* DATA
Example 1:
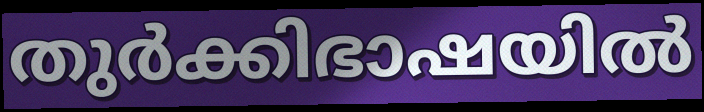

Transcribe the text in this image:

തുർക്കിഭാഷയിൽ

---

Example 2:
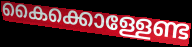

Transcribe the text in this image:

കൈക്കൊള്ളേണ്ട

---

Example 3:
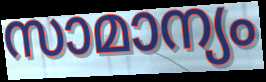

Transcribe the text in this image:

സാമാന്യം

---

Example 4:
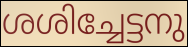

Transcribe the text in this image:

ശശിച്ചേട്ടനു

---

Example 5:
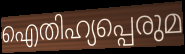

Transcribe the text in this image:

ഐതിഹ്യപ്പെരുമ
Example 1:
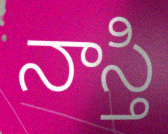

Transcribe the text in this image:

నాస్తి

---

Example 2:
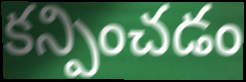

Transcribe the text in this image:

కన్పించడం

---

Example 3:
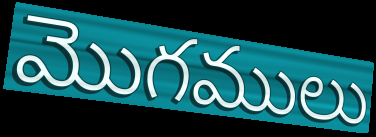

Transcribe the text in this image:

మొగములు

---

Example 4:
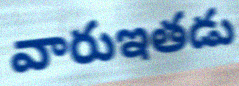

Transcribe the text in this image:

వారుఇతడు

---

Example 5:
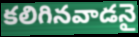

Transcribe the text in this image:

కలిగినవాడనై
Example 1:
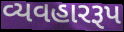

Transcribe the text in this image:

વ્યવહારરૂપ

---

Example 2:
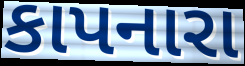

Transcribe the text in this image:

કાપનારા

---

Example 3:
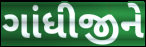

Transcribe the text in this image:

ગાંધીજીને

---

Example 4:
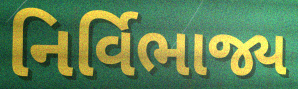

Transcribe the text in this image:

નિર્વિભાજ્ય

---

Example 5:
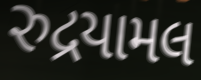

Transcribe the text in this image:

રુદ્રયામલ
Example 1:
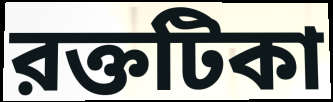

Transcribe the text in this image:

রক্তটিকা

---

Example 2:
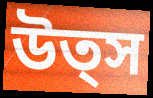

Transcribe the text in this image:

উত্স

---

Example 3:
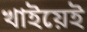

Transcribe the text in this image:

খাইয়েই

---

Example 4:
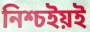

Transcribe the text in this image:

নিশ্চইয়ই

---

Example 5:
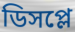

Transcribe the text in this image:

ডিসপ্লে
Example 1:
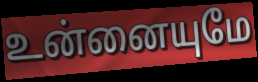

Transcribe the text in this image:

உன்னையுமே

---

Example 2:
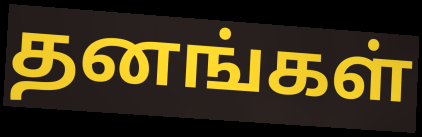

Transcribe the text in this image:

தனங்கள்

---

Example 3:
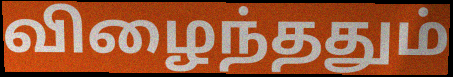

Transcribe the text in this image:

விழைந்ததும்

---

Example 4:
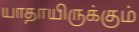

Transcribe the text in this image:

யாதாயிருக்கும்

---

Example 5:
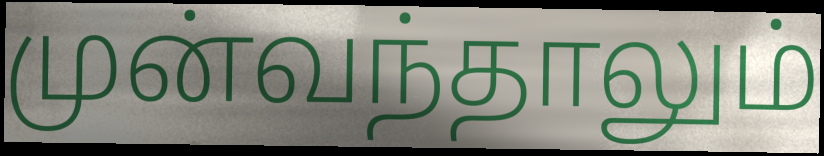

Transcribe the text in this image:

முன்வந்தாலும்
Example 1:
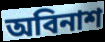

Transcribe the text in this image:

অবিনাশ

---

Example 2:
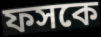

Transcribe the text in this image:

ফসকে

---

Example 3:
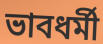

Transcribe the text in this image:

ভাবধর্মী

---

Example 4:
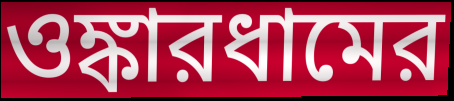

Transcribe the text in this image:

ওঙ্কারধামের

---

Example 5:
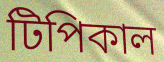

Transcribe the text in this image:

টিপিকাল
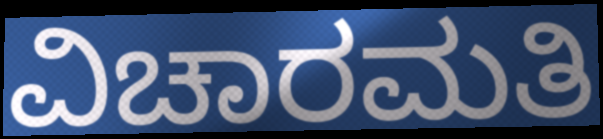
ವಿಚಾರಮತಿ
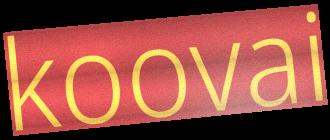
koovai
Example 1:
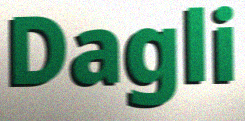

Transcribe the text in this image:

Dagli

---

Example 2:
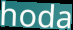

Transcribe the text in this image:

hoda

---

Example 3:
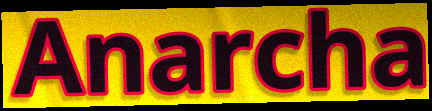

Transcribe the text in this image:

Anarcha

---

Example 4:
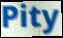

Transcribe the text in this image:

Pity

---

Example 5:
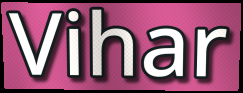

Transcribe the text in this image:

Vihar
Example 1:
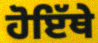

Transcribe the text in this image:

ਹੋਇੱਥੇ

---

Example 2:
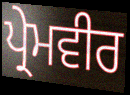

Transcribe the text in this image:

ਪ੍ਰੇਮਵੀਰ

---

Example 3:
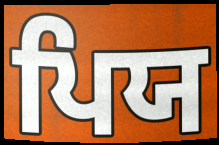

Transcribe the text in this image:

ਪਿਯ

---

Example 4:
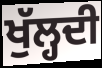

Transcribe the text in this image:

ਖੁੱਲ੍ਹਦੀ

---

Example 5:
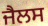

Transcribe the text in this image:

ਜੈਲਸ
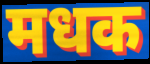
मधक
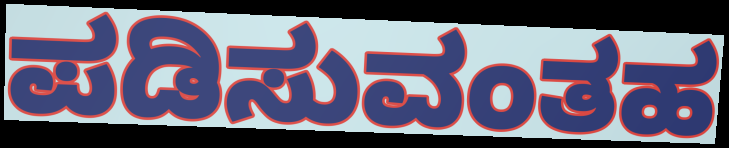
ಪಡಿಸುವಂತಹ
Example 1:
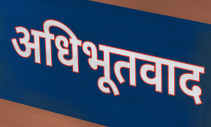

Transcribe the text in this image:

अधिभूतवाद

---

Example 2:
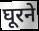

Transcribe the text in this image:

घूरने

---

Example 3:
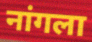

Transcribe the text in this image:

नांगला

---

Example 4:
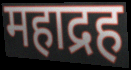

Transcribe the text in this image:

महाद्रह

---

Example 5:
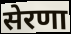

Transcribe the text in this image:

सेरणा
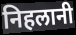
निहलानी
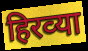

* DIRECTIONS FOR THIS TASK
Every line above should be returned exactly; the pictures stay out.

* ANSWER SPACE
Example 1:

Transcribe the text in this image:

തുർക്കിഭാഷയിൽ

---

Example 2:

Transcribe the text in this image:

കൈക്കൊള്ളേണ്ട

---

Example 3:

Transcribe the text in this image:

സാമാന്യം

---

Example 4:

Transcribe the text in this image:

ശശിച്ചേട്ടനു

---

Example 5:

Transcribe the text in this image:

ഐതിഹ്യപ്പെരുമ
Example 1:

Transcribe the text in this image:

నాస్తి

---

Example 2:

Transcribe the text in this image:

కన్పించడం

---

Example 3:

Transcribe the text in this image:

మొగములు

---

Example 4:

Transcribe the text in this image:

వారుఇతడు

---

Example 5:

Transcribe the text in this image:

కలిగినవాడనై
Example 1:

Transcribe the text in this image:

વ્યવહારરૂપ

---

Example 2:

Transcribe the text in this image:

કાપનારા

---

Example 3:

Transcribe the text in this image:

ગાંધીજીને

---

Example 4:

Transcribe the text in this image:

નિર્વિભાજ્ય

---

Example 5:

Transcribe the text in this image:

રુદ્રયામલ
Example 1:

Transcribe the text in this image:

রক্তটিকা

---

Example 2:

Transcribe the text in this image:

উত্স

---

Example 3:

Transcribe the text in this image:

খাইয়েই

---

Example 4:

Transcribe the text in this image:

নিশ্চইয়ই

---

Example 5:

Transcribe the text in this image:

ডিসপ্লে
Example 1:

Transcribe the text in this image:

உன்னையுமே

---

Example 2:

Transcribe the text in this image:

தனங்கள்

---

Example 3:

Transcribe the text in this image:

விழைந்ததும்

---

Example 4:

Transcribe the text in this image:

யாதாயிருக்கும்

---

Example 5:

Transcribe the text in this image:

முன்வந்தாலும்
Example 1:

Transcribe the text in this image:

অবিনাশ

---

Example 2:

Transcribe the text in this image:

ফসকে

---

Example 3:

Transcribe the text in this image:

ভাবধর্মী

---

Example 4:

Transcribe the text in this image:

ওঙ্কারধামের

---

Example 5:

Transcribe the text in this image:

টিপিকাল
ವಿಚಾರಮತಿ
koovai
Example 1:

Transcribe the text in this image:

Dagli

---

Example 2:

Transcribe the text in this image:

hoda

---

Example 3:

Transcribe the text in this image:

Anarcha

---

Example 4:

Transcribe the text in this image:

Pity

---

Example 5:

Transcribe the text in this image:

Vihar
Example 1:

Transcribe the text in this image:

ਹੋਇੱਥੇ

---

Example 2:

Transcribe the text in this image:

ਪ੍ਰੇਮਵੀਰ

---

Example 3:

Transcribe the text in this image:

ਪਿਯ

---

Example 4:

Transcribe the text in this image:

ਖੁੱਲ੍ਹਦੀ

---

Example 5:

Transcribe the text in this image:

ਜੈਲਸ
मधक
ಪಡಿಸುವಂತಹ
Example 1:

Transcribe the text in this image:

अधिभूतवाद

---

Example 2:

Transcribe the text in this image:

घूरने

---

Example 3:

Transcribe the text in this image:

नांगला

---

Example 4:

Transcribe the text in this image:

महाद्रह

---

Example 5:

Transcribe the text in this image:

सेरणा
निहलानी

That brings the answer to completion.